- [PAGE TEXT]
* * *

I wish there was a one line implementation of this ;)

The one-line implementation tends to yield divergent transitions.

1 Like

brms implementation follows what I recommend, too. It has the additional benefit of using non-centered parameterization, which reduces the probability of getting funnel shaped posterior which is more difficult to sample.

1 Like

Just to confirm,

the above implementation of reg_horseshoe does (or does not) have arguments as parameters?

It is analogous of (?)

~ double exponential(0,1)

or

~ double exponential(alpha, beta);
alpha ~ ..
beta ~ ..

I am looking for the case (1) where I impose the arguments and not trying to infer them.

For example, can I set the following parameters?, based on:

  • expected fraction of “putliers”
  • extected scale of outliers
  // local parameters for horseshoe prior
  vector<lower=0>[Kc] hs_local[2];

  // horseshoe shrinkage parameters
  real<lower=0> hs_global[2];
  real<lower=0> hs_c2;

I have compressed the code and moved to functions, and kept just the key three tuning arguments (In my option but I can be wrong), decreasing of more than half the number of code lines in the main body of the model.

* * *

Retype the part of the horseshoe prior forum thread starting at "I wish there" and ending at "arguments as parameters?". The data after this point has no connection to the forum thread.

- [RECORDS]
* * *

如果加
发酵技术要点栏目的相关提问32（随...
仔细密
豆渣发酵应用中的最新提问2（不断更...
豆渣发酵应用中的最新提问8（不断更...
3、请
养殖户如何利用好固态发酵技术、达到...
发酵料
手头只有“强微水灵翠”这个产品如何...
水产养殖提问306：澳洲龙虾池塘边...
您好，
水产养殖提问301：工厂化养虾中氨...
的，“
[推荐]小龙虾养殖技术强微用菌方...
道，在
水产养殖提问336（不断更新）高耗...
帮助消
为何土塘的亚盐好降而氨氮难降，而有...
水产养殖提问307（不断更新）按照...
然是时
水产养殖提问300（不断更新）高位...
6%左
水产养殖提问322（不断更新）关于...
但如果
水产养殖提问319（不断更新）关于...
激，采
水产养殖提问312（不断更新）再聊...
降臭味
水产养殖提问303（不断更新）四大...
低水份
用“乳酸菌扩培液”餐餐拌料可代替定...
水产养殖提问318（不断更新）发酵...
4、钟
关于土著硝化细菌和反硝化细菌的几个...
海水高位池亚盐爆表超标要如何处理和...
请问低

* * *

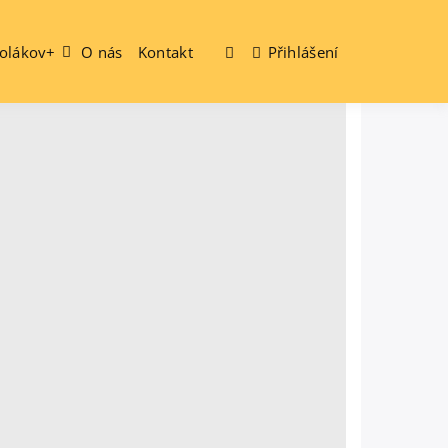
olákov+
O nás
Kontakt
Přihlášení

* * *

- [SOLUTION BELOW]
I wish there was a one line implementation of this ;)

The one-line implementation tends to yield divergent transitions.

1 Like

brms implementation follows what I recommend, too. It has the additional benefit of using non-centered parameterization, which reduces the probability of getting funnel shaped posterior which is more difficult to sample.

1 Like

Just to confirm,

the above implementation of reg_horseshoe does (or does not) have arguments as parameters?